The top rookie quarterbacks this season have drawn justifiable praise. Robert Griffin III, Andrew Luck, and Russell Wilson haven’t just racked up the statistics. They’ve lifted their teams above mediocrity and into the realm of genuine contenders.
Overshadowed by the debate of “Is this the best crop of first-year signal-callers ever?” is the fact that we were having this exact same conversation just last season.
So are this year’s rookies that much better than last year’s? Or is merely that short attention span, what-have-you-done-for-me-lately sports culture rearing its ugly head?
In the interest of that referenced meager attention span, I have chosen the top few from each class—and taken some liberties with the definition of rookie season—to compile an easily digestible debate.

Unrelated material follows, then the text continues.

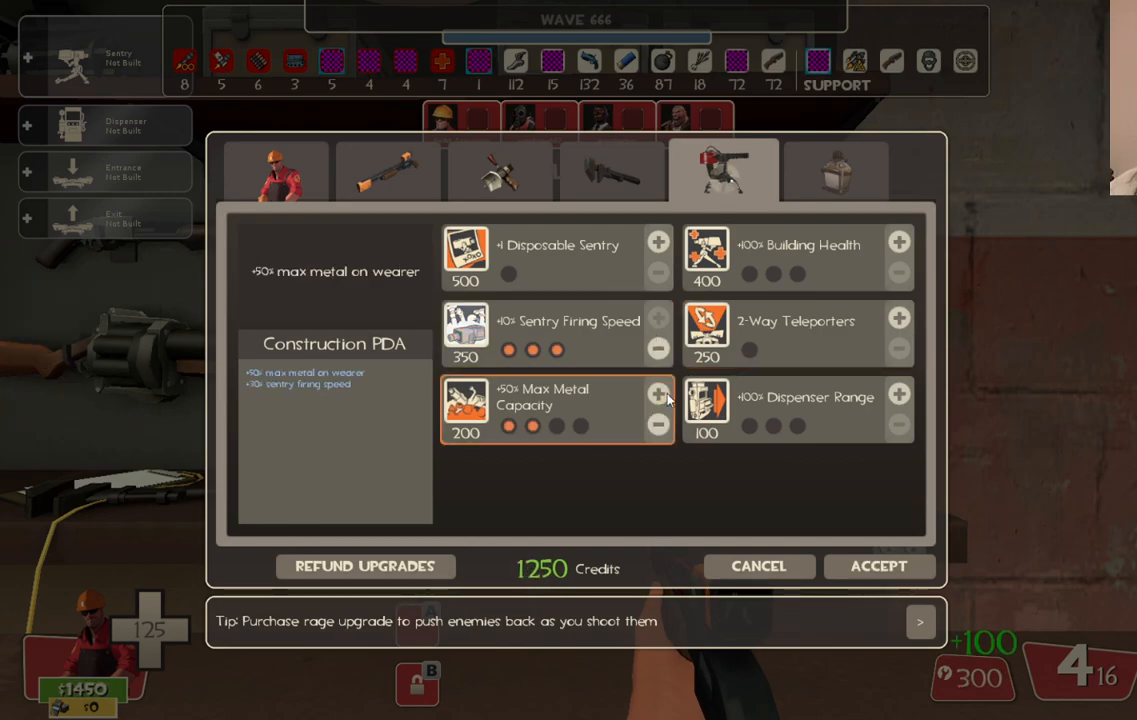
{"buttons": [], "left_stick": "center", "right_stick": "up-right", "events": [[267, "R2", "up"], [367, "right_stick", "up-right"]]}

Andy Dalton (2011) v. Andrew Luck (2012)
On paper, the stats for these two are remarkably similar, even when factoring in that Luck has two games left in the regular season:
Dalton: 300 for 516, 58.1 completion percentage, 3,398 yards, 20 touchdowns, 80.4 QB rating
Luck: 308 for 564, 54.6 completion percentage, 3,978 yards, 20 touchdowns, 75.5 QB rating
Luck has the slim advantage in the win column, having matched Dalton’s 9 victories with two games to spare. You could make the argument that Luck inherited a worse team, but the 2010 Bengals were also pretty putrid.
For me, the deciding factor comes in the amount of giveaways. Dalton threw 13 interceptions and had two fumbles last season. Luck, meanwhile, has already been picked off 18 times and given away five fumbles.

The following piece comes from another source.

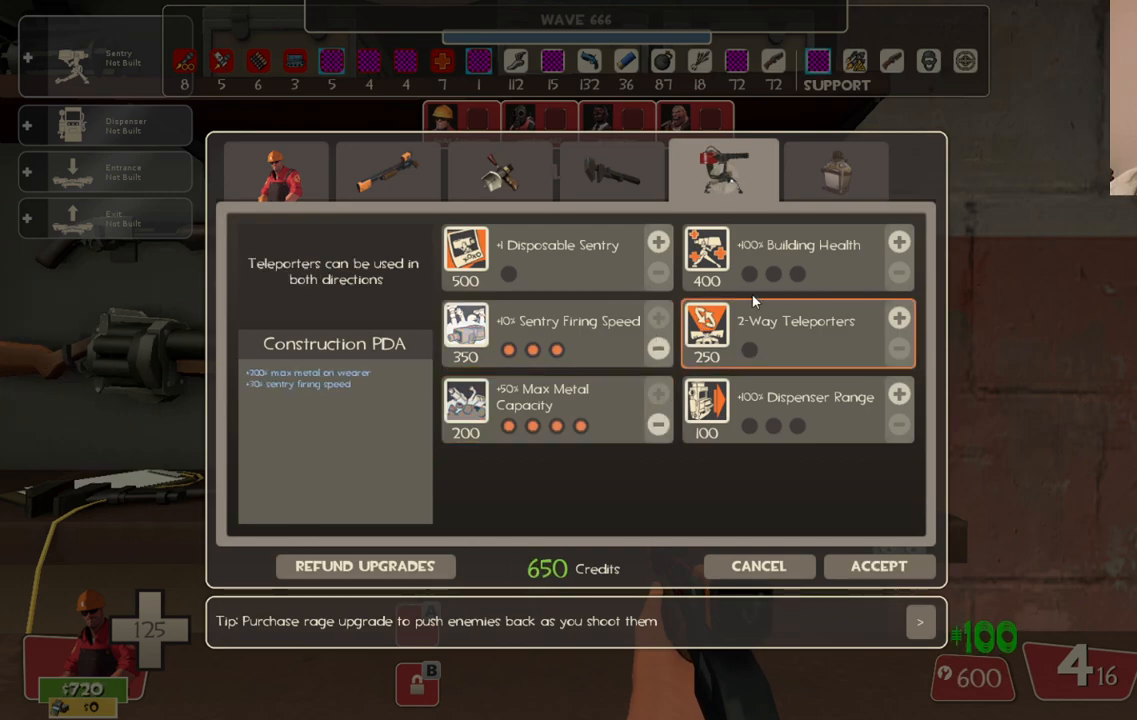
{"buttons": [], "left_stick": "center", "right_stick": "right", "events": [[150, "right_stick", "center"], [400, "right_stick", "right"]]}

Eight more turnovers, with two games to play? Advantage Dalton.
Cam Newton (2011) v. Robert Griffin III (2012)
Another matchup that is closer on paper than one would expect, given the widespread (and understandable) swooning over RGIII:
Newton: 310 for 517 passing, 60.0 completion percentage, 4,051 yards, 21 passing TDs; 706 rushing yards, 5.6 yards per carry, 14 rushing TDs
Griffin III: 233 for 351 passing, 66.4 completion percent, 2,908 yards, 18 passing TDs; 748 rushing yards, 6.7 yards per carry, 6 rushing TDs
Griffin has been much more efficient, but the sheer power of Newton’s lofty statistics makes this an interesting debate.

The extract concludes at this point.